Beijing, China - Thousands of Buddhists have converged on a Buddhist monastery in western China mistakenly thinking the Dalai Lama would be there, underscoring the devotion many feel toward Tibet's exiled spiritual leader.
Tibet activists and the government-in-exile said up to 9,000 had converged on Kumbum Monastery -- known in Chinese as Taersi -- in Qinghai province, which encompasses part of the Tibetan plateau and is home to a large ethnic-Tibetan population.
It was not clear where the rumor started. The Dalai Lama fled into exile in India in 1959 after a failed uprising against Chinese rule.
"It's also extremely puzzling to us," said Thubten Samphel, a spokesman for Tibet's government-in-exile. "He is in Dharamsala," he added, referring to the Indian hill station where he is based.

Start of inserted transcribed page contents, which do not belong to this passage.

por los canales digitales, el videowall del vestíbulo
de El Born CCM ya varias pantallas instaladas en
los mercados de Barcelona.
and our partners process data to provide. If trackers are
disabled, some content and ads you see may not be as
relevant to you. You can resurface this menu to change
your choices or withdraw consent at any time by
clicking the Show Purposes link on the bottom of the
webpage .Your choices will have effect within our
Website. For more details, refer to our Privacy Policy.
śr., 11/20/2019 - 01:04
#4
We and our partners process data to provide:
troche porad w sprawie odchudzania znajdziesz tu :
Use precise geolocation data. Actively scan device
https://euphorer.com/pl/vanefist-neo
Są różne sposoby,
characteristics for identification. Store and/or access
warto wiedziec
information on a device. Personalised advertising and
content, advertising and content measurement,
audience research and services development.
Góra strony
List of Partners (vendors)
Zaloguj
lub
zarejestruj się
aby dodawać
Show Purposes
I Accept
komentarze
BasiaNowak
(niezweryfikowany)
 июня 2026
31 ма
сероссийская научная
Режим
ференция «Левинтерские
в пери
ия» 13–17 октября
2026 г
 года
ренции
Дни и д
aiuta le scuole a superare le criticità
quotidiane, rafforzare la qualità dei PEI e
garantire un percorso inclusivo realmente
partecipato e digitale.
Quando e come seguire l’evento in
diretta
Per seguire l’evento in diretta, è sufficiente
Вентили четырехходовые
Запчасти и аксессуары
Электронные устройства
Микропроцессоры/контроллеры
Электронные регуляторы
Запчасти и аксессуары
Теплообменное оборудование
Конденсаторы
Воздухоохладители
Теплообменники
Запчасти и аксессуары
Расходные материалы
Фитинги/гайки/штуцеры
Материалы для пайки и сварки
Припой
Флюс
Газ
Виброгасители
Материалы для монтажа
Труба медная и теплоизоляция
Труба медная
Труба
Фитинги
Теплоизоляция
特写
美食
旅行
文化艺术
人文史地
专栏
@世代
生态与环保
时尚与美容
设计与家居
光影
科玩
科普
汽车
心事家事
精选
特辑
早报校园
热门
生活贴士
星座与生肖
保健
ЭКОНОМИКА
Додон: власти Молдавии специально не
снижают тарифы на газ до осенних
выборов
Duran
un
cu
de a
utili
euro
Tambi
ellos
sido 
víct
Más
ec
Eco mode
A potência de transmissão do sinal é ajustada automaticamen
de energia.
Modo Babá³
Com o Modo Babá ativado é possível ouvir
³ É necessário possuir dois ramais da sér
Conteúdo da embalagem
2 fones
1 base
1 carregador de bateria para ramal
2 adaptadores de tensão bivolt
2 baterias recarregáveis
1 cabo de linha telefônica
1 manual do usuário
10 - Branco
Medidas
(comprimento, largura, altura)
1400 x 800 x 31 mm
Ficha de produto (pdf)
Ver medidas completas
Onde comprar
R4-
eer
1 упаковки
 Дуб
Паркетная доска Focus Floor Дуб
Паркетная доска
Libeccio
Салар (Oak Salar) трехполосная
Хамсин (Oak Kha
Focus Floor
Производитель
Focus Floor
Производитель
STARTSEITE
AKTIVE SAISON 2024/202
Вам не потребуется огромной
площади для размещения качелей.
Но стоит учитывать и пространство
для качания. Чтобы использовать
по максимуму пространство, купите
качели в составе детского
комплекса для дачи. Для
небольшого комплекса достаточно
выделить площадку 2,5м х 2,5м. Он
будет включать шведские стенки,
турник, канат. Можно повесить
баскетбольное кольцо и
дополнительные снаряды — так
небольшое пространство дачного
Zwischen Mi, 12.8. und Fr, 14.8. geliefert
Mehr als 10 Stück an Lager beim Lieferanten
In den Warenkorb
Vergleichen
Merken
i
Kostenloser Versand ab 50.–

No one answered the phone at the monastery's main office, but a government official at the Religious Affairs Bureau in Xining, the provincial capital, said the reports of thousands were unfounded.
"The number cannot be that big. There are 300 people at most," he said, adding that it was the usual mix of tourists and adherents coming to pray.
But reports from the International Campaign for Tibet and the Hong Kong-based Information Center for Human Rights and Democracy said thousands of devotees had been arriving since the weekend.
Although many had returned home, others who had not heard that the Dalai Lama would not be there were still arriving.
"It shows how cut off they are from the rest of the world -- the Chinese authorities have made such stringent attempts to block information flow that Tibetans had no way of checking whether the rumors were true or not," said Kate Saunders, of the International Campaign for Tibet.
The Dalai Lama said earlier this year he wanted to go to China to visit Buddhist landmarks. A top religious official said China might approve such a visit if he abandoned his dreams of independence for Tibet, which Chinese troops invaded in 1950.
China and the Dalai Lama's representatives resumed contacts in 2002, but the process has yet to see concrete results and Chinese authorities still refer to the Dalai Lama as a separatist bent on splitting the country.